▶ _Text provided_:
Warren said one of the neighbors had two of the four trees that were taken down.

“She had contact with an expert at Rutgers (University) who said the weaker roots of the tree would be towards the street. The neighbor asked that the sidewalks be [built] over the weaker roots of the tree, which would give the tree the best likelihood of survival and the borough refused to do it.

“The reasons the borough gave were absolutely ridiculous. The main reason was it would be too dangerous to have sidewalks immediately next to the curb because if cars stop to let off and pick up passengers, a pedestrian could walk into the open car door.

“If you think about it, they have had sidewalks next to the curb in Trenton, New York City and more importantly in Pennington at Curlis Avenue near Toll Gate Grammar School,” he said.

Warren said he wants the public to be aware of what is happening on East Welling Avenue and prevent a similar situation to happen in the future.

“We felt that these large shade trees were important. The response from the borough was that every big tree we cut down, we will plant three little saplings,” he said. “In a 100 years it will be nice, but right now it is not. They make a big deal about Arbor Day, the fact they have the Shade Tree Commission, and that Pennington is recognized as a tree city from the Arbor Day Foundation. It is kind of contradictory.”

In a letter sent to the borough, resident Fred Scheetz, who is against the sidewalks and tree removal, noted “there are a few occasions when cars may be seen going faster than 25 miles per hour (mph) and generally, they are driven by teenagers.

“For the most part, I see little speeding on these two streets and have never worried about my safety or that of my children (grown now) or my six grandchildren (ages 6-24) that visit and ride bikes on the street or go to the stream to check it out at the curve in the road.

▶ _Work instructions_:
• 1. Translate this sentence from the article on the East Welling Avenue tree removal into Spanish: "Warren said one of the neighbors had two of the four trees that were taken down."
• 2. Pick up the article on the East Welling Avenue tree removal after its last sentence and write what comes next.

▶ _Dataset extract_:
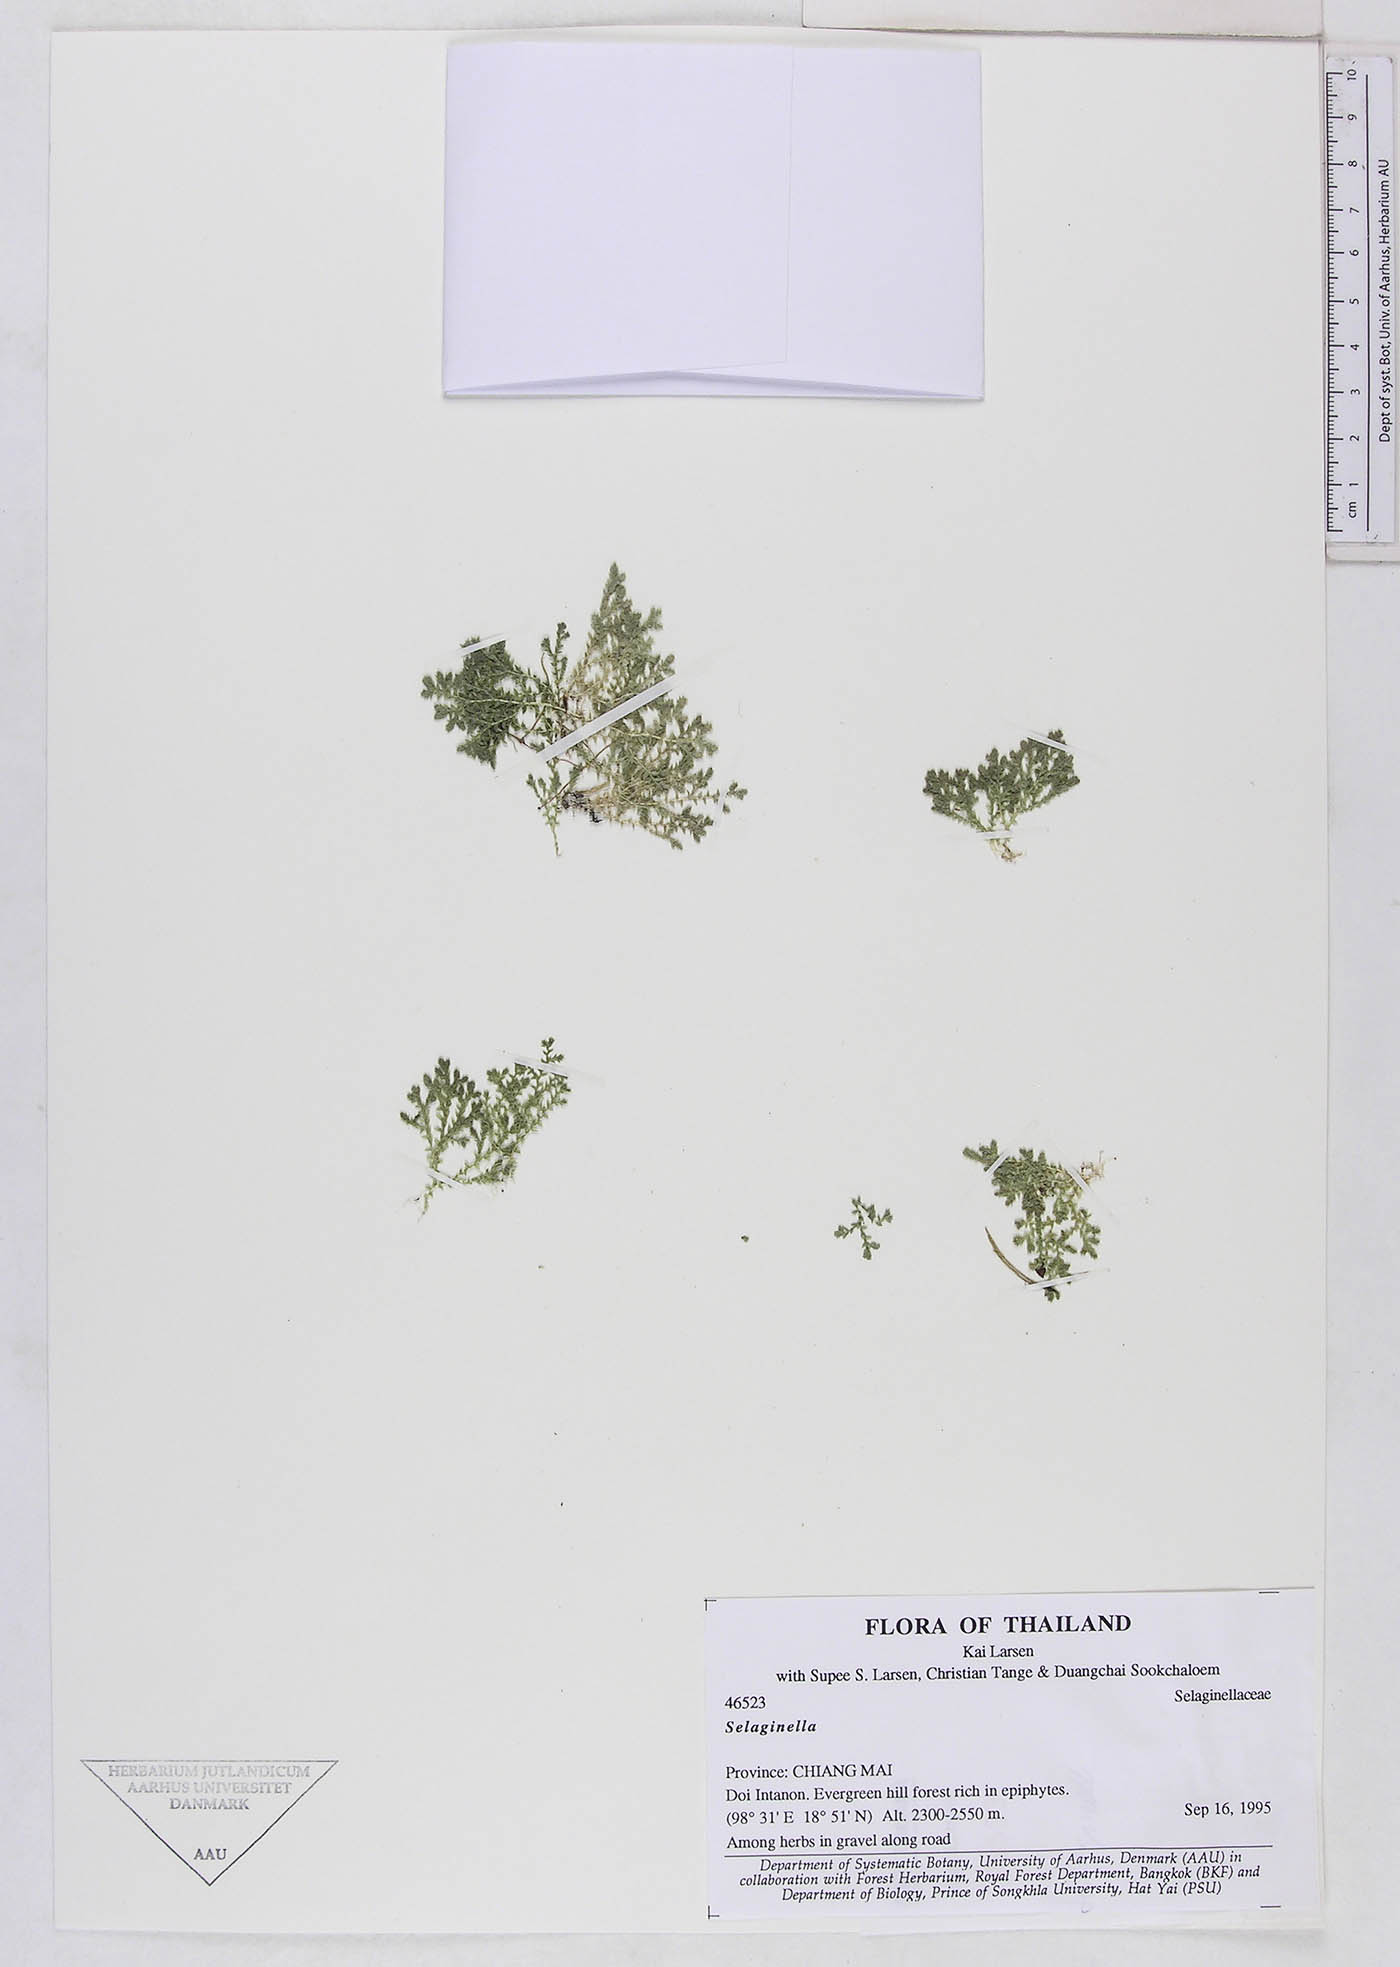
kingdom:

--

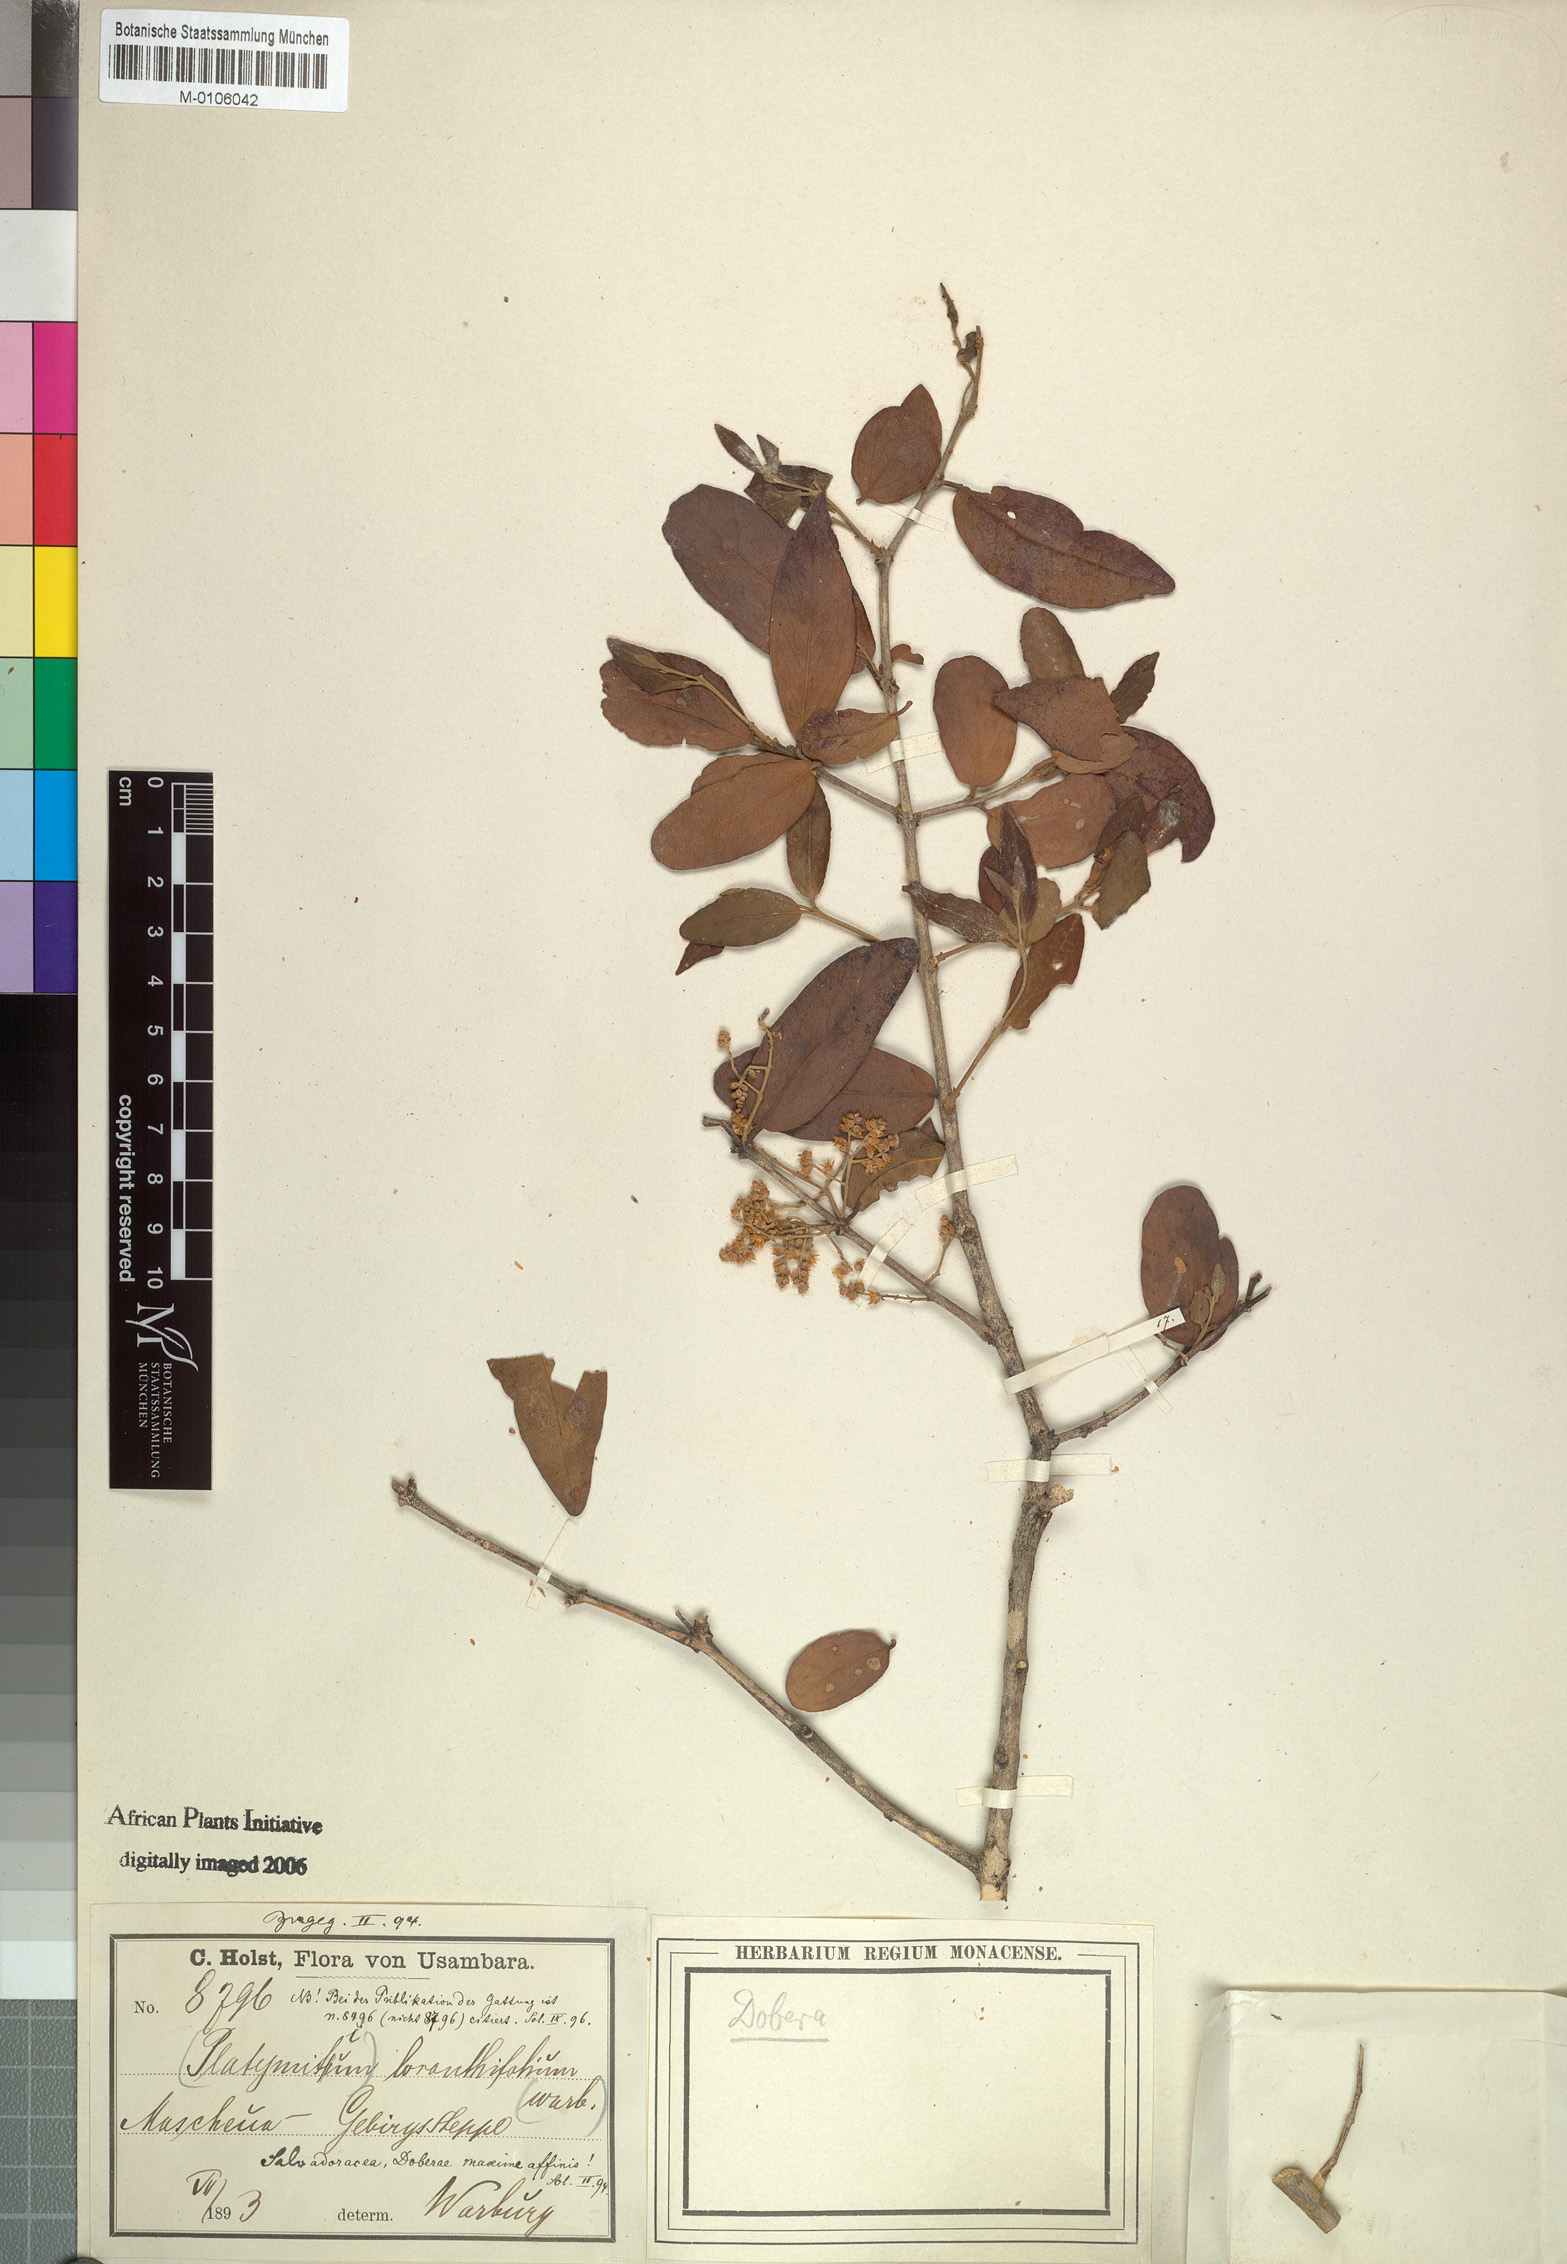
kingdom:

▶ _Written answers_:
• 1. Warren dijo que uno de los vecinos tenía dos de los cuatro árboles que fueron talados.

• 2.
“I am completely against adding unnecessary sidewalks going a few feet to the township line to accommodate two families at most (one of which lives in the township) and taking down or destroying the beautiful trees to do so,” Scheetz wrote in the letter. “I as well as the majority of residents objected to making changes to East Welling as they have not observed a significant problem of speeding on this street.”

Todd MacDonald, who is one of several residents on East Welling Avenue in favor of the sidewalks, said the main reason he advocated for them was because of speeding and pedestrian safety.

“On that one stretch of East Welling, there was kind of a unanimous decision from residents that there was a lot of speeding on that end and there were two concerns that most residents had, speeding and pedestrian safety,” he said. “I have four children and we walk that way with our dogs often and that was the only stretch in the area that was not bridged with sidewalks.”

MacDonald stressed that no one advocated for the trees to come down.

“We were all disappointed, he said, adding they were nice trees. “The borough said that there was no way they could maintain the sidewalk and keep that one nice tree of the three or four that came down, he said. “I was not happy to see a tree come down, but I think it was worth the trade off to make that section safer for kids.”

The division among neighbors about the trees and the sidewalks “got really ugly at times,” MacDonald said.

“There was a concerted effort by some to take people down on our street and insult them and bully them or blame them for these things that had been going on. There are people on this street that no longer speak because of this,” he said, noting the borough had so many information sessions and people had chances to share their views.

Larissa Kelsey was another resident on East Welling Avenue in favor of the sidewalks. Kelsey said she thinks “the contractor did a great job with the sidewalks.”

“My kids are loving the sidewalk. It is a safe place for them to ride their bikes, walk and scooter. My neighbors and I, quite a few of us, have smaller children and our main concern was for safety and speeding,” she said. “East Welling is like a cut through for a lot of people. Neighbors with kids and without voiced their opinions about how there needed to be some safety measures for all pedestrians.”

Kelsey said she was worried about the tree removal.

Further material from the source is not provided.